> [TRECHO SELECIONADO]
É, antes de mais, um amor plenamente humano, quer dizer, ao mesmo
tempo espiritual e sensível. Não é, portanto, um simples ímpeto
do instinto ou do sentimento; mas é também, e principalmente, ato
da vontade livre, destinado a manter-se e a crescer, mediante as
alegrias e as dores da vida cotidiana, de tal modo que os esposos se
tornem um só coração e uma só alma e alcancem juntos a sua
perfeição humana.
É depois, um amor total, quer dizer, uma forma muito especial de
amizade pessoal, em que os esposos generosamente compartilham todas as
coisas, sem reservas indevidas e sem cálculos egoístas. Quem ama
verdadeiramente o próprio consorte, não o ama somente por aquilo que
dele recebe, mas por ele mesmo, por poder enriquecê-lo com o dom de
si próprio.
É, ainda, amor fiel e exclusivo, até à morte. Assim o concebem,
efetivamente, o esposo e a esposa no dia em que assumem, livremente e
com plena consciência, o compromisso do vínculo matrimonial.
Fidelidade que por vezes pode ser difícil; mas que é sempre nobre e
meritória, ninguém o pode negar. O exemplo de tantos esposos,
através dos séculos, demonstra não só que ela é consentânea com a
natureza do matrimônio, mas que é dela, como de fonte, que flui uma
felicidade íntima e duradoura.
É, finalmente, amor fecundo que não se esgota na comunhão entre os
cônjuges, mas que está destinado a continuar-se, suscitando novas
vidas. "O matrimônio e o amor conjugal estão por si mesmos
ordenados para a procriação e educação dos filhos. Sem dúvida,
os filhos são o dom mais excelente do matrimônio e contribuem
grandemente para o bem dos pais".[8]
10. Sendo assim, o amor conjugal requer nos esposos uma
consciência da sua missão de "paternidade responsável", sobre a
qual hoje tanto se insiste, e justificadamente, e que deve também ser
compreendida com exatidão. De fato, ela deve ser considerada sob
diversos aspectos legítimos e ligados entre si.
Em relação com os processos biológicos, paternidade responsável
significa conhecimento e respeito pelas suas funções: a inteligência
descobre, no poder de dar a vida, leis biológicas que fazem parte da
pessoa humana [9].

> [REQUISITOS DO EXERCÍCIO]
1. Devolva o trecho sobre o amor conjugal de "Em relação com" até "pessoa humana [9].", inclusive.
2. Dê seguimento ao trecho sobre o amor conjugal, escrevendo o que viria logo após sua última frase.

> [Itens de dados]
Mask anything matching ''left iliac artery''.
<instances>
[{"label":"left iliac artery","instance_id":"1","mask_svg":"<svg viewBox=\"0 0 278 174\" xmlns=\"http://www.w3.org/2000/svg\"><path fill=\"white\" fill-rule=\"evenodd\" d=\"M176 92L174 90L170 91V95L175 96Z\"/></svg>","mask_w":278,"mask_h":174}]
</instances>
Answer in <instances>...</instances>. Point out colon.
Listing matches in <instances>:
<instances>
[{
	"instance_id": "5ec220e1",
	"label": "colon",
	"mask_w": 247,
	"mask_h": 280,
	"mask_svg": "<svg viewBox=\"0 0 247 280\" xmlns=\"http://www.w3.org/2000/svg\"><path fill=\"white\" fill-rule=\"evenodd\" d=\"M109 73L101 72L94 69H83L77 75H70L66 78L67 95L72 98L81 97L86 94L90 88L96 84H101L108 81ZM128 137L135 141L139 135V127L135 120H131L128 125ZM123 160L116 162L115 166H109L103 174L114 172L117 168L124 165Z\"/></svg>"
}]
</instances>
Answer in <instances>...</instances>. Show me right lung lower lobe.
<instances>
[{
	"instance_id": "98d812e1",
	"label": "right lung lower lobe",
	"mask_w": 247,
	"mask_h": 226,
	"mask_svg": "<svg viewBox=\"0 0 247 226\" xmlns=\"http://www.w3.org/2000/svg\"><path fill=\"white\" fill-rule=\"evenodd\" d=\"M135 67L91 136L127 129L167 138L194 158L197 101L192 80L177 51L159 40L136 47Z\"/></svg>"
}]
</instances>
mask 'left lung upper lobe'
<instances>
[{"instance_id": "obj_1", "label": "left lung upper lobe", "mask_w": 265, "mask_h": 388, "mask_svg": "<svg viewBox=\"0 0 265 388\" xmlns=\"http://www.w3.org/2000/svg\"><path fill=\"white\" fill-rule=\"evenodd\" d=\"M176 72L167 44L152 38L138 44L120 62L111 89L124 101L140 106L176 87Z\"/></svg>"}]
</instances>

> [RESPOSTAS A SEGUIR]
1.
Em relação com os processos biológicos, paternidade responsável
significa conhecimento e respeito pelas suas funções: a inteligência
descobre, no poder de dar a vida, leis biológicas que fazem parte da
pessoa humana [9].

2.
Em relação às tendências do instinto e das paixões, a paternidade
responsável significa o necessário domínio que a razão e a vontade
devem exercer sobre elas.
Em relação às condições físicas, econômicas, psicológicas e
sociais, a paternidade responsável exerce-se tanto com a
deliberação ponderada e generosa de fazer crescer uma família
numerosa, como com a decisão, tomada por motivos graves e com
respeito pela lei moral, de evitar temporariamente, ou mesmo por tempo
indeterminado, um novo nascimento.
Paternidade responsável comporta ainda, e principalmente, uma
relação mais profunda com a ordem moral objetiva, estabelecida por
Deus, de que a consciência reta é intérprete fel. O exercício
responsável da paternidade implica, portanto, que os cônjuges
reconheçam plenamente os próprios deveres, para com Deus, para
consigo próprios, para com a família e para com a sociedade, numa
justa hierarquia de valores.
Na missão de transmitir a vida, eles não são, portanto, livres
para procederem a seu próprio bel-prazer, como se pudessem
determinar, de maneira absolutamente autônoma, as vias honestas a
seguir, mas devem, sim, conformar o seu agir com a intenção
criadora de Deus, expressa na própria natureza do matrimônio e dos
seus atos e manifestada pelo ensino constante da Igreja [10].
11. Estes atos, com os quais os esposos se unem em casta intimidade
e através dos quais se transmite a vida humana, são, como recordou o
recente Concílio, "honestos e dignos" [11]; e não deixam de
ser legítimos se, por causas independentes da vontade dos cônjuges,
se prevê que vão ser infecundos, pois que permanecem destinados a
exprimir e a consolidar a sua união. De fato, como o atesta a
experiência, não se segue sempre uma nova vida a cada um dos atos
conjugais. Deus dispôs com sabedoria leis e ritmos naturais de
fecundidade, que já por si mesmos distanciam o suceder-se dos
nascimentos. Mas, chamando a atenção dos homens para a observância
das normas da lei natural, interpretada pela sua doutrina constante, a
Igreja ensina que qualquer ato matrimonial deve permanecer aberto à
transmissão da vida[12].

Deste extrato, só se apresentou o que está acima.